READING TEXT:
────────────────────

4

I have a list of non-unique strings:

list = ["a", "b", "c", "a", "a", "d", "b"]

I would like to replace each element with an integer key which uniquely identifies each string:

list = [0, 1, 2, 0, 0, 3, 1]

The number does not matter, as long as it is a unique identifier.

So far all I can think to do is copy the list to a set, and use the index of the set to reference the list. I'm sure there's a better way though.

Rachie
  • 433
  • 1
  • 6
  • 17
  • Are all of the "strings" single characters as you have here? If so, you could consider using the [ord](https://docs.python.org/2/library/functions.html#ord) function. [Sets](https://docs.python.org/2/library/sets.html) do not support indexing. – rkersh Jun 02 '16 at 22:36
  • Not necessarily, no. – Rachie Jun 02 '16 at 22:38
  • 1
    BTW, don't use `list` as a variable name, as that shadows the built-in `list` type. It won't hurt anything here, but it can lead to mysterious bugs if your script later tries to use the `list` type to construct a list. – PM 2Ring Jun 02 '16 at 22:55

5 Answers5

10

This will guarantee uniqueness and that the id's are contiguous starting from 0:

id_s = {c: i for i, c in enumerate(set(list))}
li = [id_s[c] for c in list]

On a different note, you should not use 'list' as variable name because it will shadow the built-in type list.

user2390182
  • 72,016
  • 6
  • 67
  • 89
5

Here's a single pass solution with defaultdict:

from collections import defaultdict
seen = defaultdict()
seen.default_factory = lambda: len(seen)  # you could instead bind to seen.__len__

In [11]: [seen[c] for c in list]
Out[11]: [0, 1, 2, 0, 0, 3, 1]

It's kind of a trick but worth mentioning!

────────────────────

PROVIDED INFORMATION:
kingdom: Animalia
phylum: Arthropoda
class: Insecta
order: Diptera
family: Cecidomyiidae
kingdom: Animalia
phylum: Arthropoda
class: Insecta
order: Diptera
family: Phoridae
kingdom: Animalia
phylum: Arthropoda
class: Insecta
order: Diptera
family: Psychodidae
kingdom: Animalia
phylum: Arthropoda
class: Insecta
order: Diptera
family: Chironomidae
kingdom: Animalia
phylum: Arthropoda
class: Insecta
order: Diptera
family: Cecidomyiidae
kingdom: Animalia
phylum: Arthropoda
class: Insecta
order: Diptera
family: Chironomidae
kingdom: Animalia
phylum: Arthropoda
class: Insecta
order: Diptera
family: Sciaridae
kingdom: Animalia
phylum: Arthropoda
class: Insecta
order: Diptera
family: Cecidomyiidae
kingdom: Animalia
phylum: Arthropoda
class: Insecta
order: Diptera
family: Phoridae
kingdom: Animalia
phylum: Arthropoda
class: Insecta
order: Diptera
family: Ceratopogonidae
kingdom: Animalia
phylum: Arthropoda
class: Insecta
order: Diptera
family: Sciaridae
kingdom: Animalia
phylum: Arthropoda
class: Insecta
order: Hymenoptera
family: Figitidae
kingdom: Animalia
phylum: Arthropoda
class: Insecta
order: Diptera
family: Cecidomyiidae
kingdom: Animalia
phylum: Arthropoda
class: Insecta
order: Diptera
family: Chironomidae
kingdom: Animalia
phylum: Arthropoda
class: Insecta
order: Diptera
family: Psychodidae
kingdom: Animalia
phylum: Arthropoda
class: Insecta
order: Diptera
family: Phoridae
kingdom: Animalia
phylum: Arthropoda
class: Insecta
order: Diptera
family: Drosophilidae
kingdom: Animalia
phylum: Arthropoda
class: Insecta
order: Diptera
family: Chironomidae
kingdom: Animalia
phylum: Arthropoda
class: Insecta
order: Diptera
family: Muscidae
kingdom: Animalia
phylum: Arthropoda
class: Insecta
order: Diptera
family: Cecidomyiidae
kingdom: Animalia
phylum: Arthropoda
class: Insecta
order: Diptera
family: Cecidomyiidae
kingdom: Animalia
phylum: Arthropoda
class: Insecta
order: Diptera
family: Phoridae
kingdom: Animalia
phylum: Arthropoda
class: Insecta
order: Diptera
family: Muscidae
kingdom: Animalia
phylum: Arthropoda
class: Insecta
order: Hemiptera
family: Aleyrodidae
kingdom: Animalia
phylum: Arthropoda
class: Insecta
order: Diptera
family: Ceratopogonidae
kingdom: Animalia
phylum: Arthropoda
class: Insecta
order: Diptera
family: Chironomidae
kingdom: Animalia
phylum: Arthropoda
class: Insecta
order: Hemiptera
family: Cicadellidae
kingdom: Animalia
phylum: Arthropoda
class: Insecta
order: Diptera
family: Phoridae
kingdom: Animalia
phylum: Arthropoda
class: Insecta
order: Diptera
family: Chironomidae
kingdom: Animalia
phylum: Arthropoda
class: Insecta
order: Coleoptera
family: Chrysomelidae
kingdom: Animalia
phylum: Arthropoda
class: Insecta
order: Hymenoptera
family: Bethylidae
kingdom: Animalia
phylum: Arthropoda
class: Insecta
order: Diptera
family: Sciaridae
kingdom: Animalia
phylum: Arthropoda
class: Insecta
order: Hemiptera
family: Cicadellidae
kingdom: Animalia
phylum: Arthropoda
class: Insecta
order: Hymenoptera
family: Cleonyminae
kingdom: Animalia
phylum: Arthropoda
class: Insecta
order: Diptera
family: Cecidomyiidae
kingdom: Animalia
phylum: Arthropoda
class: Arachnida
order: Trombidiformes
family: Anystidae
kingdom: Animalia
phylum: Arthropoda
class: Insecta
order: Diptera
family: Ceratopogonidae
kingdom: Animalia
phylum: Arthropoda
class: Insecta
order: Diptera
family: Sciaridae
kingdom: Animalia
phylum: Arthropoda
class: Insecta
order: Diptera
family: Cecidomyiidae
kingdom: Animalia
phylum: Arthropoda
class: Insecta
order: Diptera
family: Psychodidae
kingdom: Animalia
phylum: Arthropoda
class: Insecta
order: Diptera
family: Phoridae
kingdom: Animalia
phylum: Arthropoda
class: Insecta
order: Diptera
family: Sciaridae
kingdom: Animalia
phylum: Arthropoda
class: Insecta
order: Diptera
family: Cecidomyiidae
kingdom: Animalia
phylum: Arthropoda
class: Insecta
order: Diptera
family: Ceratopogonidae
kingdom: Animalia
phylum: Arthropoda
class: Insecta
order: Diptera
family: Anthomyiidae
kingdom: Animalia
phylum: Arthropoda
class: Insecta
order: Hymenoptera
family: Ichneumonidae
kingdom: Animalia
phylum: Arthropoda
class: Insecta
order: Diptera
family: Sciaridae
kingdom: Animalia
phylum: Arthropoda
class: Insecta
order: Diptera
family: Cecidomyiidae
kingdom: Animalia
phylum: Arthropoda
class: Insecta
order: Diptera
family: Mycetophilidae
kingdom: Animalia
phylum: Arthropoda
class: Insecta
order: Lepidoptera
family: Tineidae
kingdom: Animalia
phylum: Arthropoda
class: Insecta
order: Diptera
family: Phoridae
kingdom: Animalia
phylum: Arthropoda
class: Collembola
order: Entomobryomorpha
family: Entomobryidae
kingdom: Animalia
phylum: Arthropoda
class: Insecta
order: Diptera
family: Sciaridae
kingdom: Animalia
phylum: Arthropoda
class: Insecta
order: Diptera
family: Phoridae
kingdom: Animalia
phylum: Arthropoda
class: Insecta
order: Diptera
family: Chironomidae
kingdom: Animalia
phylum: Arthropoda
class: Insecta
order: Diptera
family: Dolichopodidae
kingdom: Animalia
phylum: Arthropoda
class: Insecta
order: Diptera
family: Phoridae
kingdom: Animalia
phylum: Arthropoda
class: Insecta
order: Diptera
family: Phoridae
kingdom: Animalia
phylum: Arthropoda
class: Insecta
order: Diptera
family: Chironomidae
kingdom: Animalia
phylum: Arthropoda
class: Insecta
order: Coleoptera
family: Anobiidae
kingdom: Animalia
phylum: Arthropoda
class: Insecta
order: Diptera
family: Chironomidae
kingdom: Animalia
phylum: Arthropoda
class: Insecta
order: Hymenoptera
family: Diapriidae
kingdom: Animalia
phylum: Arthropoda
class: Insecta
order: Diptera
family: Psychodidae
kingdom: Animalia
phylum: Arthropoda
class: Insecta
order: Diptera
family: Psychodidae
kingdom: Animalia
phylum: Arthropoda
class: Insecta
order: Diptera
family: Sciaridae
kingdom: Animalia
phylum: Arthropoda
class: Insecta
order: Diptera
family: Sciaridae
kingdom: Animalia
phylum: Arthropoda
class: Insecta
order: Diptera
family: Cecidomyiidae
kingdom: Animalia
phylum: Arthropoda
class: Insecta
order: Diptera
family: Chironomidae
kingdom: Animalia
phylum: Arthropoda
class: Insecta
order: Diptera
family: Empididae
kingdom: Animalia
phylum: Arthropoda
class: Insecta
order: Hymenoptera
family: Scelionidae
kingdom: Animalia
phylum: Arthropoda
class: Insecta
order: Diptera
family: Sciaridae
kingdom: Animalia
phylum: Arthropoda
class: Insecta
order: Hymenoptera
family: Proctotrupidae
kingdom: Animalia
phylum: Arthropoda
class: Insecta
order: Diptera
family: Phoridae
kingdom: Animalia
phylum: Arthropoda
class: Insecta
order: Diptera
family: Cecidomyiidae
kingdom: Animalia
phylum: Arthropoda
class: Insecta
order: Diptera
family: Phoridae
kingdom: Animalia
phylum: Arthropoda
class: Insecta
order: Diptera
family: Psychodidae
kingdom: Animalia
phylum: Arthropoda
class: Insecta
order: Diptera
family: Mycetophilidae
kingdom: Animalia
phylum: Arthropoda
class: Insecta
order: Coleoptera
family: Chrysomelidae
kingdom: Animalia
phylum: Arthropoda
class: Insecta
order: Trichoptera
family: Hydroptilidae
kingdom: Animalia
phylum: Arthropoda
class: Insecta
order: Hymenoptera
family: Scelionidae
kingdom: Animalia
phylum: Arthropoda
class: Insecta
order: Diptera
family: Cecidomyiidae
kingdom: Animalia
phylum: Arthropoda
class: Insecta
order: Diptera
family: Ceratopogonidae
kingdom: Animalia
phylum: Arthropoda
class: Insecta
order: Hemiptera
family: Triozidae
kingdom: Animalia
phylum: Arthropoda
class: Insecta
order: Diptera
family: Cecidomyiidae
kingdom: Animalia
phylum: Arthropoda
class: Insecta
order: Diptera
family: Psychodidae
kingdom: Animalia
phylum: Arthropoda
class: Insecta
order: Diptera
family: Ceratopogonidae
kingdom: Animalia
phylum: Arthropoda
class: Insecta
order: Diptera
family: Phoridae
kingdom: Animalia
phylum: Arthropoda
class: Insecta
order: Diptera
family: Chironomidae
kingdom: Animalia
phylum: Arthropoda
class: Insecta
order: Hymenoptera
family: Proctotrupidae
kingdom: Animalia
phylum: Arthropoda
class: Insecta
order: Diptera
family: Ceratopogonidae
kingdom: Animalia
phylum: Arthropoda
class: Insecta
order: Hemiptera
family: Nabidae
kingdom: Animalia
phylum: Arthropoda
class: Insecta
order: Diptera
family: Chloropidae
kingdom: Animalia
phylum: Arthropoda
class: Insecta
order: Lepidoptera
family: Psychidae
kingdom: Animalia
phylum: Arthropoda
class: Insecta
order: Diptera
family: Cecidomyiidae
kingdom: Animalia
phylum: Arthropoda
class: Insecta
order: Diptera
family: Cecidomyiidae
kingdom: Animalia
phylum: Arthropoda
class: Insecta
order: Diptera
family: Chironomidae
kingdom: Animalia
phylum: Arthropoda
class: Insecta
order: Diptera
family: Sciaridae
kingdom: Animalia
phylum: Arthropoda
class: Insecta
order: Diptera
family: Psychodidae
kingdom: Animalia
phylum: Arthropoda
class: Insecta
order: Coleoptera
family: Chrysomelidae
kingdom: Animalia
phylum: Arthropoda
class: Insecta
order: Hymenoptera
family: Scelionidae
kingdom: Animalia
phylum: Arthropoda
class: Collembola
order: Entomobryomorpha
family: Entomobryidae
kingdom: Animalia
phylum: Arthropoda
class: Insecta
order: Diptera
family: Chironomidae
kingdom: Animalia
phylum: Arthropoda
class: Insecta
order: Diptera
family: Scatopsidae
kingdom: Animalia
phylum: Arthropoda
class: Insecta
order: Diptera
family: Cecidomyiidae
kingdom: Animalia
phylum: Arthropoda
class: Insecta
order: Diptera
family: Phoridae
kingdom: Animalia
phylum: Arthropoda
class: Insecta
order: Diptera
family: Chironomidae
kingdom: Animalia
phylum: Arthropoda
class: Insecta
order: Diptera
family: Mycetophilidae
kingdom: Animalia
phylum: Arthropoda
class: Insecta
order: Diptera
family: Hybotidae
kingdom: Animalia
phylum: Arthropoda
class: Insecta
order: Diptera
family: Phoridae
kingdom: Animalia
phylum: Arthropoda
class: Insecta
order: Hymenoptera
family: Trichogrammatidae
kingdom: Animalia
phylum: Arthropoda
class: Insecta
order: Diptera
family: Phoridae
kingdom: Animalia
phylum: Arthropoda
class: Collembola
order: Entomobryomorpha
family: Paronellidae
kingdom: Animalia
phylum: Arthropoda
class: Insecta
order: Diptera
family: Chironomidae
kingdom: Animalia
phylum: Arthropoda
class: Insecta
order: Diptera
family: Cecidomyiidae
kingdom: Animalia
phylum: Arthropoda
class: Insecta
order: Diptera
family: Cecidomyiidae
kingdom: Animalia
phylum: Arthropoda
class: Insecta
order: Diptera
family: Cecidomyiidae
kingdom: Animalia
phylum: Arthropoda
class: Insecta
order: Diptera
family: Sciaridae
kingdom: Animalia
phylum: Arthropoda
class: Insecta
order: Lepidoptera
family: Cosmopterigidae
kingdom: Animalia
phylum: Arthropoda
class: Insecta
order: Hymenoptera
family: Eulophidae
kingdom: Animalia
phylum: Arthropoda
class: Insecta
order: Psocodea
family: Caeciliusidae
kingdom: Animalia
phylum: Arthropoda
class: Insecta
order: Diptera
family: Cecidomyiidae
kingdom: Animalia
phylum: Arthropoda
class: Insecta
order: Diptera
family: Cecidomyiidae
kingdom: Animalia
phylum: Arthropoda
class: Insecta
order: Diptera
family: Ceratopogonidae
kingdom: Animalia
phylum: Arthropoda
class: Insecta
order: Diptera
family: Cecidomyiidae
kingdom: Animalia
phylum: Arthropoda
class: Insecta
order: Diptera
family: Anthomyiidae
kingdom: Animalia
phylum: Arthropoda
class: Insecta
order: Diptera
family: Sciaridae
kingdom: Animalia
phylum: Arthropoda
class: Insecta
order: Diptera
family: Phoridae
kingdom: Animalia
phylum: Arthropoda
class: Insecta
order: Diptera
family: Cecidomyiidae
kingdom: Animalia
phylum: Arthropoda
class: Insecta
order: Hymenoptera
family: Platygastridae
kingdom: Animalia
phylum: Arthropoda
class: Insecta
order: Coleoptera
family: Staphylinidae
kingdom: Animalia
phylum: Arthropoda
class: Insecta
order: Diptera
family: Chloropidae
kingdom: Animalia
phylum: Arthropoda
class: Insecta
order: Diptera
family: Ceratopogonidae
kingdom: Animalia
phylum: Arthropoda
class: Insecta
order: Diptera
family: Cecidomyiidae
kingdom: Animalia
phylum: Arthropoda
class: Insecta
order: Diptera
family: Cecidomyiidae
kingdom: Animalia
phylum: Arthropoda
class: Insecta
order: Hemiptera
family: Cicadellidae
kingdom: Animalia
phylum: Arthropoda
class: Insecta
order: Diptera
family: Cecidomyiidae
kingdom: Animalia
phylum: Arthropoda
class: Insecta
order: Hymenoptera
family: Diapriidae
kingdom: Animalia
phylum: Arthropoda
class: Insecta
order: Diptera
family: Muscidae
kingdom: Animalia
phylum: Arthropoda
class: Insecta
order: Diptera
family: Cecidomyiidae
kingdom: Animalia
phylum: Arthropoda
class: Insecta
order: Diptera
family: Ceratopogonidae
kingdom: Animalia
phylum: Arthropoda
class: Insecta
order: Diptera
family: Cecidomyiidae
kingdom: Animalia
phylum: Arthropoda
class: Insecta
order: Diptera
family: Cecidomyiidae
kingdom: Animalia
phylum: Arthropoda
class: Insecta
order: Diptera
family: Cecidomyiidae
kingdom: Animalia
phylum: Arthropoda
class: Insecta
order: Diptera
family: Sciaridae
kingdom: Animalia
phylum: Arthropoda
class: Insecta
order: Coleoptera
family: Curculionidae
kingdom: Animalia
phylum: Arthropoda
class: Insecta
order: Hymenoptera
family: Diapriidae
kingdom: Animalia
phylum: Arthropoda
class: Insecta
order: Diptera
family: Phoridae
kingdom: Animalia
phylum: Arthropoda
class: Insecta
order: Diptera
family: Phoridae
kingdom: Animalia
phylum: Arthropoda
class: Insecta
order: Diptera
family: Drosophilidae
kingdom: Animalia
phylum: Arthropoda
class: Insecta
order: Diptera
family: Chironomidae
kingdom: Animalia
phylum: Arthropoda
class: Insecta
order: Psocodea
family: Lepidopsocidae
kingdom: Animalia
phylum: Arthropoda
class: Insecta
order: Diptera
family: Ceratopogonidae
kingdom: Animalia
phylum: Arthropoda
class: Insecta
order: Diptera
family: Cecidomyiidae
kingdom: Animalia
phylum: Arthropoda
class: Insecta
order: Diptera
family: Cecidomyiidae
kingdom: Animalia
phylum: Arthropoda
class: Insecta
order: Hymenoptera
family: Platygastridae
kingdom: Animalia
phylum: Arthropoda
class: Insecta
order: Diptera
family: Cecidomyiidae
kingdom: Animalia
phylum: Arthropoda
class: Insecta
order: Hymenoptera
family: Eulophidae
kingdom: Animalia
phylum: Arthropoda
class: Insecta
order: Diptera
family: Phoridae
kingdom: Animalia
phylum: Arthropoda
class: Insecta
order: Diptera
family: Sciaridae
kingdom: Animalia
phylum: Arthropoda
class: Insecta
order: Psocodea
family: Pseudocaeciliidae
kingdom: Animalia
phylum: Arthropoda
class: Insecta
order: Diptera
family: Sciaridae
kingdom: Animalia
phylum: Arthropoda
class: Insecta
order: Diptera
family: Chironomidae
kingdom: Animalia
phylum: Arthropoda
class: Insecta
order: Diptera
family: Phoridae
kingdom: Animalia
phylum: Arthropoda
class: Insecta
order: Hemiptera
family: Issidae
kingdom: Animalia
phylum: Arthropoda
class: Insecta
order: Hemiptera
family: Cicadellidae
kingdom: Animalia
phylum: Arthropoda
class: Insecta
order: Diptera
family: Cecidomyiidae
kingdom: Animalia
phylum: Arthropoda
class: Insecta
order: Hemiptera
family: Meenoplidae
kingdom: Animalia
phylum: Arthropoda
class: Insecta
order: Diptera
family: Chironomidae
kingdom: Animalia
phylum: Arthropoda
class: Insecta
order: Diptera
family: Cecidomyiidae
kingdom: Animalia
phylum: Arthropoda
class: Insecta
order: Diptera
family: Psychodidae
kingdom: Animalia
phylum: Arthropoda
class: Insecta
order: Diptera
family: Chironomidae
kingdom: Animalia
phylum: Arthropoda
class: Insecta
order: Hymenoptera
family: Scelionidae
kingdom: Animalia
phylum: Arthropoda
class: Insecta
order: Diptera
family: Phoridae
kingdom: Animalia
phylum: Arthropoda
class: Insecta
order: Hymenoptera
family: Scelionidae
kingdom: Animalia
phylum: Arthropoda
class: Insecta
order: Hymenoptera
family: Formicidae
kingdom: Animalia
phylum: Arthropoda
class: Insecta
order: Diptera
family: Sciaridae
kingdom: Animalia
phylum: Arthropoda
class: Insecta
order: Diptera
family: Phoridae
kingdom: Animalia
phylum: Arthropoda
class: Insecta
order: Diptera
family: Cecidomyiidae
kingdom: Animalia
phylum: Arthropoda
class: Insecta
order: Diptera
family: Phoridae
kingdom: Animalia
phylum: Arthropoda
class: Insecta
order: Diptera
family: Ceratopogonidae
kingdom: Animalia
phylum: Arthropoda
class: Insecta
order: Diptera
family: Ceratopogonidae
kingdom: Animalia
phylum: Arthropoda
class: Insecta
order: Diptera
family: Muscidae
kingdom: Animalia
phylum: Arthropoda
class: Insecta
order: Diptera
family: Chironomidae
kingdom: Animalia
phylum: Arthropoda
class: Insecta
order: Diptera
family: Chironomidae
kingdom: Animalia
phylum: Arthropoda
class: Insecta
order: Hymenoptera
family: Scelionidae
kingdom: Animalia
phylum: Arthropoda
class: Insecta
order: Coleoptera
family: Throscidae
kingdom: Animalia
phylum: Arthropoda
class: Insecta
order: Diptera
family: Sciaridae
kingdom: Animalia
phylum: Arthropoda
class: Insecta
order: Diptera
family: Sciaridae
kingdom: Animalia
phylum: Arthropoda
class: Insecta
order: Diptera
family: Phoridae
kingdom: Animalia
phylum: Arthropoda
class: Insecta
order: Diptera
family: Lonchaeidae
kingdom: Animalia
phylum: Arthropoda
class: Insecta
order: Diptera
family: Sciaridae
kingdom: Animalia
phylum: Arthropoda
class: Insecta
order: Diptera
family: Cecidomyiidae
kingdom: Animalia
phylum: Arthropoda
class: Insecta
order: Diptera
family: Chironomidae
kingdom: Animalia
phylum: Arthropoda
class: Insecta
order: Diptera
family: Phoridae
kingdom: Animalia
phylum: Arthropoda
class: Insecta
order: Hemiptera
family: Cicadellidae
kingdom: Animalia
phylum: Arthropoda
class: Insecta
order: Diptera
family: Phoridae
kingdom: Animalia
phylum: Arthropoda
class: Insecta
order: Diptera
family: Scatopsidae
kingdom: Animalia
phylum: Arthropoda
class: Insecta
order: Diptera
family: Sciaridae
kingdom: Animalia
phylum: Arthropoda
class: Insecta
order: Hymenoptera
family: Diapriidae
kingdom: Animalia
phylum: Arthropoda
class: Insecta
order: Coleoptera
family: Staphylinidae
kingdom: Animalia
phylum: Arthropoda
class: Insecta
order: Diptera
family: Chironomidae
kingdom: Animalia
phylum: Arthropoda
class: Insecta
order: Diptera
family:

────────────────────

REQUIRED WORK:
a - Decide whether each statement below agrees with the forum thread on mapping strings to integers. Answer yes or no for each, and quote the words of the thread that decide it.
(i) The asker confirms that every string in the list is a single character.
(ii) The first answer's ids are contiguous and start from 0.
(iii) The defaultdict solution makes two passes over the list.
b - Quote the forum thread starting with "seen.default_factory = lambda: len(seen)" and going on through "but worth mentioning!".
c - In the forum thread, which function does rkersh suggest if all the strings are single characters?

ANSWERS TO THE PROBLEMS:
a -
(i) No: "Not necessarily, no."
(ii) Yes: "This will guarantee uniqueness and that the id's are contiguous starting from 0"
(iii) No: "Here's a single pass solution with defaultdict"

b -
seen.default_factory = lambda: len(seen)  # you could instead bind to seen.__len__

In [11]: [seen[c] for c in list]
Out[11]: [0, 1, 2, 0, 0, 3, 1]

It's kind of a trick but worth mentioning!

c - The ord function.